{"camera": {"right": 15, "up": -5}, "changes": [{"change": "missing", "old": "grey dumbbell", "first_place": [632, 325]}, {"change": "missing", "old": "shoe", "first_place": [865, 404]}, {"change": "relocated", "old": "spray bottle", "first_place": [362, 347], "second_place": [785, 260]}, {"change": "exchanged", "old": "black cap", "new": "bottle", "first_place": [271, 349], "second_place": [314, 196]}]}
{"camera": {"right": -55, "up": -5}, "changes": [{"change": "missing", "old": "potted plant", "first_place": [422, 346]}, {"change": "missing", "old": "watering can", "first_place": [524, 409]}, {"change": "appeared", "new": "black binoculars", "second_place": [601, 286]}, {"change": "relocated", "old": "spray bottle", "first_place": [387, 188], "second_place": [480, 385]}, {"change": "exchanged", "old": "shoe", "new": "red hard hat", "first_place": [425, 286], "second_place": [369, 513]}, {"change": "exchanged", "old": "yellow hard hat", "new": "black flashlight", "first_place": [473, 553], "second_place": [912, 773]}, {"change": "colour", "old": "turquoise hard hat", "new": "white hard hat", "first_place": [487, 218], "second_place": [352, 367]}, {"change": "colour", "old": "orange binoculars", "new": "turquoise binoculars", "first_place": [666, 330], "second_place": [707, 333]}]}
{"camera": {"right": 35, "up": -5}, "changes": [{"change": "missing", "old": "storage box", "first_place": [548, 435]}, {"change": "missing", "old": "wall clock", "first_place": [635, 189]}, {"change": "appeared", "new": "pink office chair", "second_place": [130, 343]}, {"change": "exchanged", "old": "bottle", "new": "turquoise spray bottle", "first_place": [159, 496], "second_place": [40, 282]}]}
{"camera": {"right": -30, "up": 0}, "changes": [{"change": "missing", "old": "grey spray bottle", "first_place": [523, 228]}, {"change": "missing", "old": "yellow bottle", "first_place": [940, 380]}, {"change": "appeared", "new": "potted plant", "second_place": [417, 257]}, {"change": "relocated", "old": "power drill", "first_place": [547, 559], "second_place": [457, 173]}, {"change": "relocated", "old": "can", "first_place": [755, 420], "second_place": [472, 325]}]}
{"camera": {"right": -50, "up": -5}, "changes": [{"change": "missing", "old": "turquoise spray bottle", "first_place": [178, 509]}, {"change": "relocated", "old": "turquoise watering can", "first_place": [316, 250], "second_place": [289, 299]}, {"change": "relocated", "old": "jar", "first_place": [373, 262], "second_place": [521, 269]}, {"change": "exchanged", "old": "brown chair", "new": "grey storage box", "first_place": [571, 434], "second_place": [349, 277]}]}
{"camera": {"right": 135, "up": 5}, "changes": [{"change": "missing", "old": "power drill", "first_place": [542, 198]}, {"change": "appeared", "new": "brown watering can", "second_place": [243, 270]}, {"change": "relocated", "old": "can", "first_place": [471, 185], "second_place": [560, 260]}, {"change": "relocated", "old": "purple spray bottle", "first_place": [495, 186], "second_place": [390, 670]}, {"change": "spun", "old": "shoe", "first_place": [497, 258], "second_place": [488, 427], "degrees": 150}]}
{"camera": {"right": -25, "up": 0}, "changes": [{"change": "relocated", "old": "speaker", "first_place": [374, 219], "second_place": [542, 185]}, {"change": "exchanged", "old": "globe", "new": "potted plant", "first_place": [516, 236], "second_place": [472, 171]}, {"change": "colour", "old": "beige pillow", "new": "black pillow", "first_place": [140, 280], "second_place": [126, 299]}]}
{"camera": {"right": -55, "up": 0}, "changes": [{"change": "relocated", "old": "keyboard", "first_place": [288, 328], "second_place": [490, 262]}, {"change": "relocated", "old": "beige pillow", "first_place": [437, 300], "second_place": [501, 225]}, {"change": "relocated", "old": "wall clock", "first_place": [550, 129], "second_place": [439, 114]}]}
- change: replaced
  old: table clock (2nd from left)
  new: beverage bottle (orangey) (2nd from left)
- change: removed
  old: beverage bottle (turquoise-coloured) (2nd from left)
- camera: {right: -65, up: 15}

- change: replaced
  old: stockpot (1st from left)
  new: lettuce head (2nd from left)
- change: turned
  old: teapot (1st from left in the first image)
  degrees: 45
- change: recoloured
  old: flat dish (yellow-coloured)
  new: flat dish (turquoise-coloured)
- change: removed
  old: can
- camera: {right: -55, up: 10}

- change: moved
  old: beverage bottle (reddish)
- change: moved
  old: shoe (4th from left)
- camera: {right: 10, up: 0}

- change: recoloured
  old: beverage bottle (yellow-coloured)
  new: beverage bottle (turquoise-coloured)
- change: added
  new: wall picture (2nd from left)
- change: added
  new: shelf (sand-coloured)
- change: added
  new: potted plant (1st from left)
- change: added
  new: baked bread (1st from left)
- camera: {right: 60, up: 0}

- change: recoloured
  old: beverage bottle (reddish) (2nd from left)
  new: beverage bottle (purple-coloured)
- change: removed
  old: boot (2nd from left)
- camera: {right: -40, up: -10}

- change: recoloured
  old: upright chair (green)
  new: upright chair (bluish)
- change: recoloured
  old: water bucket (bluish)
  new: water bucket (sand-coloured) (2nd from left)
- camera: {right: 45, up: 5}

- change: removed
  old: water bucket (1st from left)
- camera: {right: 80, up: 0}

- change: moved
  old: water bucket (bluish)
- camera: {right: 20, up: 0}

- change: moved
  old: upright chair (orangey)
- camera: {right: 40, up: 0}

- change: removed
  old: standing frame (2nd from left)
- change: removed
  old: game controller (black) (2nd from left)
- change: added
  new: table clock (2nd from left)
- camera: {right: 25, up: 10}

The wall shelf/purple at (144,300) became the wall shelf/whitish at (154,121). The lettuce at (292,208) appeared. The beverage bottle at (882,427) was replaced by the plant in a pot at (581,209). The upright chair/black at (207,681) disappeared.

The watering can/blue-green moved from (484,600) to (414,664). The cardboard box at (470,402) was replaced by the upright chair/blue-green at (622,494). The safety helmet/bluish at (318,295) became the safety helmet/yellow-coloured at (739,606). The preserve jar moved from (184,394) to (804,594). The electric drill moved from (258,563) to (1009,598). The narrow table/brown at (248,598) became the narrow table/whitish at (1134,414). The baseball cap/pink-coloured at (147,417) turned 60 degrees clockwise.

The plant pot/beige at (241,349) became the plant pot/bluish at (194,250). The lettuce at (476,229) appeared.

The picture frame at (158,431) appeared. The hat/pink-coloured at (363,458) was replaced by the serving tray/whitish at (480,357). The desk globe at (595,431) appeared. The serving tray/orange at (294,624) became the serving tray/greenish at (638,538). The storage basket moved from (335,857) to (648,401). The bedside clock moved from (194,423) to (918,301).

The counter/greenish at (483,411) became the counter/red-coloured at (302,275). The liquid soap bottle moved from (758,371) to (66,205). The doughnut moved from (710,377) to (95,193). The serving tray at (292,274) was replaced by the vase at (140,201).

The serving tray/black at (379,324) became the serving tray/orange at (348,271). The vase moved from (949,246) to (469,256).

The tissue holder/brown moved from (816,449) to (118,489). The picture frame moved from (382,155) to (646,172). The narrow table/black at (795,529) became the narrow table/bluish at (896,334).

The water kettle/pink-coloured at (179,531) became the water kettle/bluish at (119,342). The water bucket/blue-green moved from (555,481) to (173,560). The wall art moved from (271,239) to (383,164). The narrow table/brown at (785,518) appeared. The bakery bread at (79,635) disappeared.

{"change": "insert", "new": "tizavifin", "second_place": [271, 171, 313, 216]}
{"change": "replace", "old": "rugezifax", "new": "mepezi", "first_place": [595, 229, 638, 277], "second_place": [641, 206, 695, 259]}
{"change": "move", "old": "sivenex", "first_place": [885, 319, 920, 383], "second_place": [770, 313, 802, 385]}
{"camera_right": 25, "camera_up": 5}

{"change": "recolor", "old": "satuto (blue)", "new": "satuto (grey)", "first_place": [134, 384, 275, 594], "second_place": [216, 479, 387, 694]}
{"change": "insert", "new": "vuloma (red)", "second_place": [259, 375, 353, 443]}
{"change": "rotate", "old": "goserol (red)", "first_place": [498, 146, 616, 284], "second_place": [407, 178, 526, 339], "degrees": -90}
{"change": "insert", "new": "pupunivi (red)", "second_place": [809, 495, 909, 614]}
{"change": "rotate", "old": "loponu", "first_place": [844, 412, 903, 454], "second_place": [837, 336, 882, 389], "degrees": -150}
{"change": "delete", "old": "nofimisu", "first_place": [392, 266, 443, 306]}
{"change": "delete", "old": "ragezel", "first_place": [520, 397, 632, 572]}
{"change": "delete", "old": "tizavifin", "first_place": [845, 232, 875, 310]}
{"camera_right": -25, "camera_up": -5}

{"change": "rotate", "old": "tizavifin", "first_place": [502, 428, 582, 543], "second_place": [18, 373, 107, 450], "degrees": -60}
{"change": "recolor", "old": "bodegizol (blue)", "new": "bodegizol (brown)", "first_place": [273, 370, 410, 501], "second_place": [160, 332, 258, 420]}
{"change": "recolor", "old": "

- - -

[To do]: Within the listing above, locate the line containing "old: table clock (2nd from left)" and the line containing "old: beverage bottle (turquoise-coloured)". Reproduce those two lines and all lines between them exactly, with nothing added.

[Task solution]:
  old: table clock (2nd from left)
  new: beverage bottle (orangey) (2nd from left)
- change: removed
  old: beverage bottle (turquoise-coloured) (2nd from left)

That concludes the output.